En El juicio, por el contrario, no hay ninguna instancia exterior que, como los personajes de Javier y el Ruso, aparentando estar dentro de la historia, tenga el privilegio de juzgarla desde afuera. Ni siquiera podría afirmarse que los jueces ocupan ese lugar, porque lo que hacen es, precisamente, su trabajo. El film persiste, con rigor y sin subrayados, en esa ausencia de exterioridad. Una anécdota que refiere De la Orden da cuenta de ello:
Una observación vino de parte de Madres. Ellas nos dijeron que estaba demasiado fuerte el tema de las torturas, que deberíamos bajarlo. Nosotros habíamos utilizado a pantalla completa unas fotos que había sacado la Prefectura de Uruguay cuando aparece el cadáver de Floreal Avellaneda y otros cuerpos, que aparecieron en la costa de la Punta de Trouville, en Montevideo. Hay fotos de eso, y esas fotos son… terribles. Y habíamos usado unas 9 o 10 fotos a pantalla completa, y nos dicen que las saquemos, que no se podía ver eso. No es que no se puede ver, es que no se puede mirar. Llegas a un punto en que te tapás la cara. […] Y por supuesto que accionamos, bajamos bastante el tema de la tortura, sacamos las fotos directamente. Y así y todo, la película sigue siendo durísima.
La necesidad política, en este caso, se vuelve también estética, porque la mirada exterior de las fotos sobreimpresas es un tipo de recurso que no aparece en ningún momento a lo largo de las tres horas del film.
Solo al final, la inclusión del Himno Nacional interpretado por Charly García constituye el único gesto editorial fuerte y marcado en todo el film. Curiosamente, Argentina, 1985 también culmina con un tema de Charly García, de 1985. Pero si en el film de Mitre el imperativo “Mamá la libertad” funciona como una bajada de línea más, que apunta emotivamente al “Inconsciente colectivo” para cerrar el relato sin ambigüedades, en El juicio, con la reiteración “libertad, libertad, libertad”, la catarsis se funda en una articulación mucho más refinada de lo público (el Himno Nacional) con lo privado (la apropiación de Charly García) que la que propone el Strassera-Darín broncíneo de Mitre y Llinás. Son, por supuesto, muchas ideas de libertad las que hay en juego. Pero mientras nos perdemos en discusiones acerca del grado de alfonsinidad de las películas y predicando a conversos, la libertad avanza.

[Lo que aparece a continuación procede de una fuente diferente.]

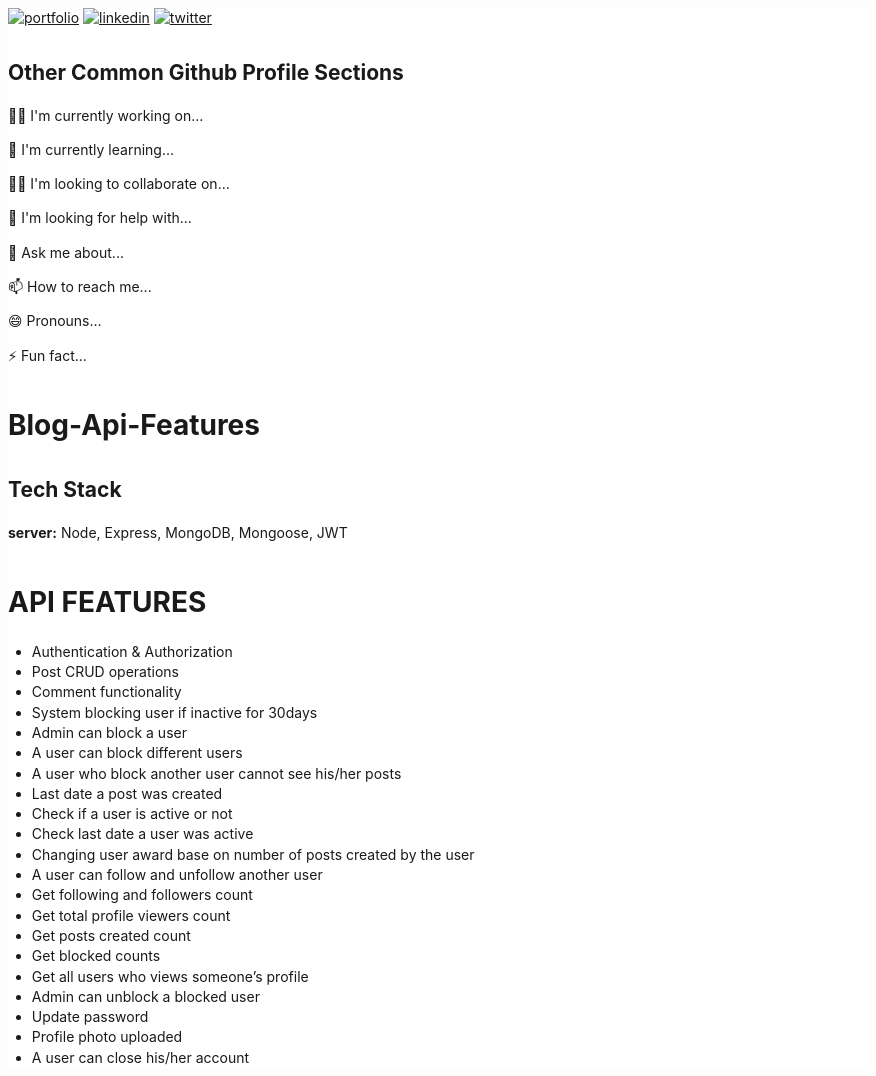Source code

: [![portfolio](https://img.shields.io/badge/my_portfolio-000?style=for-the-badge&logo=ko-fi&logoColor=white)](https://katherineoelsner.com/)
[![linkedin](https://img.shields.io/badge/linkedin-0A66C2?style=for-the-badge&logo=linkedin&logoColor=white)](https://www.linkedin.com/)
[![twitter](https://img.shields.io/badge/twitter-1DA1F2?style=for-the-badge&logo=twitter&logoColor=white)](https://twitter.com/)

## Other Common Github Profile Sections

👩‍💻 I'm currently working on...

🧠 I'm currently learning...

👯‍♀️ I'm looking to collaborate on...

🤔 I'm looking for help with...

💬 Ask me about...

📫 How to reach me...

😄 Pronouns...

⚡️ Fun fact...

# Blog-Api-Features

## Tech Stack

**server:** Node, Express, MongoDB, Mongoose, JWT

# API FEATURES

- Authentication & Authorization
- Post CRUD operations
- Comment functionality
- System blocking user if inactive for 30days
- Admin can block a user
- A user can block different users
- A user who block another user cannot see his/her posts
- Last date a post was created
- Check if a user is active or not
- Check last date a user was active
- Changing user award base on number of posts created by the user
- A user can follow and unfollow another user
- Get following and followers count
- Get total profile viewers count
- Get posts created count
- Get blocked counts
- Get all users who views someone’s profile
- Admin can unblock a blocked user
- Update password
- Profile photo uploaded
- A user can close his/her account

[1] Pablo Stefanoni, La rebeldía se volvió de derecha, Buenos Aires, Siglo Veintiuno Editores, 2021.
[2] Roberto Gargarella y Mariano Llinás, “Argentina, 1985: mapa y territorio”, Seúl, 9 de octubre de 2022. Disponible en: https://seul.ar/argentina-1985-gargarella-llinas.
[3] “El juicio, la película documental que hace hablar al archivo y apunta a “mantener viva la memoria”, Perfil, 5 de enero de 2023. Disponible en: https://www.perfil.com/noticias/juicio-a-las-juntas-militares/el-juicio-la-pelicula-documental-que-hace-hablar-al-archivo-y-pretende-mantener-viva-la-memoria.phtml.
[4] Hinde Pomeramiec, “Fui, vi y escribí: Sean eternos los laureles”, Infobae, 20 de julio de 2023. Disponible en: https://www.infobae.com/cultura/2023/07/20/fui-vi-y-escribi-sean-eternos-los-laureles.
[5] Quintín, “El juicio. Fue justicia”, A Sala Llena, 6 de abril de 2023. Disponible en: https://asalallena.com.ar/el-juicio.
[6] Gonzalo Aguilar, Otros mundos. Ensayo sobre el nuevo cine argentino, Buenos Aires, 2010, p. 26.